Monday Tropes: The Power of Christ Compels You

Obviously, anything holy or of Judeo-Christian significance is bound to hurt the evil creatures of the world, right? We see this all the time in media, even in instances where the legitimacy of religion is questioned. While this definitely can act on an (Western) audience’s preconceptions of how evil is defeated, it also runs the risk of saying things you might not mean and poorly fitting the story you’re trying to tell.

Why this is bad: If you want your evil creatures to be adversely affected by some kind of religious symbol or object, realize that you need to have rules for this, and those rules have implications. If you have demons that can be hurt by holy water – water blessed by a Catholic priest – but can’t be hurt by water blessed by any other religion’s priest, you’re implicitly saying that Catholicism is more correct than other religions. If you’re trying to create a story that doesn’t center around a specific religion (for example, Constantine revolves around Catholic lore, so it makes sense that this religions is shown to be more “correct”), then this can be problematic because you’re not showing major (or any) religions as equal. Not only can some readers get a bad taste in their mouth from this, but it also comes off as sloppy world-building.

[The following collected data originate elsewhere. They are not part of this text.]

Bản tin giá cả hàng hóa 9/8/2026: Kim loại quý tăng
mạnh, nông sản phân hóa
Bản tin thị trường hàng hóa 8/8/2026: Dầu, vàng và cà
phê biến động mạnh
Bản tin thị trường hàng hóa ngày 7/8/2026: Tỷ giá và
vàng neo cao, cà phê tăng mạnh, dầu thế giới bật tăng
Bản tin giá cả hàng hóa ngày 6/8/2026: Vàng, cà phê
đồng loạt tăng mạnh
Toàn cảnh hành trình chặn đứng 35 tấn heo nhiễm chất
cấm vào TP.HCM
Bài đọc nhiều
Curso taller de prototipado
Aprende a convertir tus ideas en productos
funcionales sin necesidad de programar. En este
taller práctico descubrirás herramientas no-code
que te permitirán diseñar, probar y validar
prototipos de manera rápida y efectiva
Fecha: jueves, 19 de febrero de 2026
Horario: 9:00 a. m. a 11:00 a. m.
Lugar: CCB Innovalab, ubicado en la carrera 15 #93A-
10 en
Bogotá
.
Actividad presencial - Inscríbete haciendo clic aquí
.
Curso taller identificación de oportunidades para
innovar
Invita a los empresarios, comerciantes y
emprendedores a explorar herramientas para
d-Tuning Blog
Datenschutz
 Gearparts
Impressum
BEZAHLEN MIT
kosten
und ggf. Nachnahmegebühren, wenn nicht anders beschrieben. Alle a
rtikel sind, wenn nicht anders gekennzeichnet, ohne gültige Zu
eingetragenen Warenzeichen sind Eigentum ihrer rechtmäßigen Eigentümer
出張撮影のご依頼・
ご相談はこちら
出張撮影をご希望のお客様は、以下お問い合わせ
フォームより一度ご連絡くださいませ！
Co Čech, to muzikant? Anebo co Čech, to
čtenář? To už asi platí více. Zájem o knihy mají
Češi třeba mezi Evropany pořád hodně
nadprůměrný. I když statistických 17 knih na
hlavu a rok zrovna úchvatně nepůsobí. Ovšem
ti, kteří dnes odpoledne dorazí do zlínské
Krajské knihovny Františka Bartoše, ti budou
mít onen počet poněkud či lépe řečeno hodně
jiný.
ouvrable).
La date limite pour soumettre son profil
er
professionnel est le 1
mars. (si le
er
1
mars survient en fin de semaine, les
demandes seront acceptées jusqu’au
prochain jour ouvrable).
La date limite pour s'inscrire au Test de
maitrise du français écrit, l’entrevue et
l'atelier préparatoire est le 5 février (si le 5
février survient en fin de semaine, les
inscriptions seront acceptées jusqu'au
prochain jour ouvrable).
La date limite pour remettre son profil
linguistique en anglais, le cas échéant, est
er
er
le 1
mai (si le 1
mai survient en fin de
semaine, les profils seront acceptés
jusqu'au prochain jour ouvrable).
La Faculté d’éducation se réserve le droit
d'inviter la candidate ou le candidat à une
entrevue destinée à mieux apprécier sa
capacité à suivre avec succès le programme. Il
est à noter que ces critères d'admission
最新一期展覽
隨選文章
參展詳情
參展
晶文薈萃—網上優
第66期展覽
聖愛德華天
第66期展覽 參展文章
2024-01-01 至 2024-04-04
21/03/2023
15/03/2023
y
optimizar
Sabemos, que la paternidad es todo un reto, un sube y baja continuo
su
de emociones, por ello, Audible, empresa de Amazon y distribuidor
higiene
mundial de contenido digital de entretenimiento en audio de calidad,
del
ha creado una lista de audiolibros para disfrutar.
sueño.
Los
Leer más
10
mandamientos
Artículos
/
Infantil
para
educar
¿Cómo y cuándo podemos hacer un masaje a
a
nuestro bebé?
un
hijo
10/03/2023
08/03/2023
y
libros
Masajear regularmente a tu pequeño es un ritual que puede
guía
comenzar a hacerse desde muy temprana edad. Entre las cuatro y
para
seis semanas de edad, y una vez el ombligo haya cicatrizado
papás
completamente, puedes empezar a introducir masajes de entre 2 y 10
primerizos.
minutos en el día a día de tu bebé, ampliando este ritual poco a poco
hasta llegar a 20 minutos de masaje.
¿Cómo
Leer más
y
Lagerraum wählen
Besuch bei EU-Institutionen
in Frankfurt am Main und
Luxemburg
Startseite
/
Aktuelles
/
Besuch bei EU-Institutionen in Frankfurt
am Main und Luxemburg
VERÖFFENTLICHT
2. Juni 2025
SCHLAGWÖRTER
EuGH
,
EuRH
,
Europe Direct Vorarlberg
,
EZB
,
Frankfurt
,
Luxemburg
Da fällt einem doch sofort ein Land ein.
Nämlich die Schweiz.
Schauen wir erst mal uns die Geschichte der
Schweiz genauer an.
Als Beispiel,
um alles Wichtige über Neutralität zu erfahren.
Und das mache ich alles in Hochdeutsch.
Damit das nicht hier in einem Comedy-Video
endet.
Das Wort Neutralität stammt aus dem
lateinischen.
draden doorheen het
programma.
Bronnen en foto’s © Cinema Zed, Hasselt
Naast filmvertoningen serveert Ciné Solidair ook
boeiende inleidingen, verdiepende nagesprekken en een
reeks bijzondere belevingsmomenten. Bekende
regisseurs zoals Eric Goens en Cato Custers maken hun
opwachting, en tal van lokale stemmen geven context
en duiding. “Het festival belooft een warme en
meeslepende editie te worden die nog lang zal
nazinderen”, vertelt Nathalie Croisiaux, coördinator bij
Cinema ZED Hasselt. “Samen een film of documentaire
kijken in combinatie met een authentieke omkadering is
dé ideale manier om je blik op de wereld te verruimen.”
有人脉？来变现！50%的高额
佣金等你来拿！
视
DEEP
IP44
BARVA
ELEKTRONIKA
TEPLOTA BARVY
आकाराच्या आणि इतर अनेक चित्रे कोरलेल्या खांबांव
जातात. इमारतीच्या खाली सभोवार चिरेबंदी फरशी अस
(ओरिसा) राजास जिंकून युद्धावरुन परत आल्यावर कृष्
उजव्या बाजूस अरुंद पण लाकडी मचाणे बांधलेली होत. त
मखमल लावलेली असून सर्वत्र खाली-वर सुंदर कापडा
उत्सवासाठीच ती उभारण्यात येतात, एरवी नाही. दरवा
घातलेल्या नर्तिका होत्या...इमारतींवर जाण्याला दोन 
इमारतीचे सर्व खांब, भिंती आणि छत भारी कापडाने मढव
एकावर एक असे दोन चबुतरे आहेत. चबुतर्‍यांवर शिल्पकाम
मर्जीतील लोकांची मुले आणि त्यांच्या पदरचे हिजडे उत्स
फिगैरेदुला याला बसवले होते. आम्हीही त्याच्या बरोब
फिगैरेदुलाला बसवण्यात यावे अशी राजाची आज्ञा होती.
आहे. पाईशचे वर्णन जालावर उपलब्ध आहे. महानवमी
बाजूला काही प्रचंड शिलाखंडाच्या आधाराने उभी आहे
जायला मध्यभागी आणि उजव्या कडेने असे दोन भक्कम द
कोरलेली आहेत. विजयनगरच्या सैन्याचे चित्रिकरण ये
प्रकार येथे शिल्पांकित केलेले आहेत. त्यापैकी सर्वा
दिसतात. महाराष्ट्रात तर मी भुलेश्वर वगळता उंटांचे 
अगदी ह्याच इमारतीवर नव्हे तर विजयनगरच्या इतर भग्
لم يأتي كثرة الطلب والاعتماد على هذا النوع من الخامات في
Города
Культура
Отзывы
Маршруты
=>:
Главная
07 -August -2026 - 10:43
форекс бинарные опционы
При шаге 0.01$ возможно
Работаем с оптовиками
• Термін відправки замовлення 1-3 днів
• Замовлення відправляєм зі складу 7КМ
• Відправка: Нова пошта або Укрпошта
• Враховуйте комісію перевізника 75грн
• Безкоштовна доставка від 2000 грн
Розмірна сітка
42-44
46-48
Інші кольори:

How you can fix it: Define rules for your world and creatures. You do not have to limit yourself to the words in a Bible or Koran, especially if you’re trying to write something more universal. Take the tropes you’ve seen in the past (crosses burn vampires, demonic possession) and find ways to spin them anew. For example, in Death Defiant, demons can suffer severe burns from holy water. However, the world is much more universal, as I tried not to center it around a specific religion. Here, holy water isn’t defined as “water blessed by a priest,” but water that has been infused with a curse by angels specifically for offensive actions. By doing this, I’m still acting on some preconceptions that might be held by audience, but I’m also finding ways to work them into my story that doesn’t try to say that this or that religion is right, and it also works into the history and laws of the world I’ve built.

Bottom Line: Your world needs rules, so write them out. Dig deep into what can hurt “evil,” but also think greatly about why.

One comment on “Monday Tropes: The Power of Christ Compels You

  1. I thought that one of the good things about Garth Ennis’s Preacher was that, while some of the power of Christian emblems stuff was in there, it was so that he could explore and challenge elements of that faith in a wild and subversive way. Far better than just saying ‘all vampires have cross allergies’.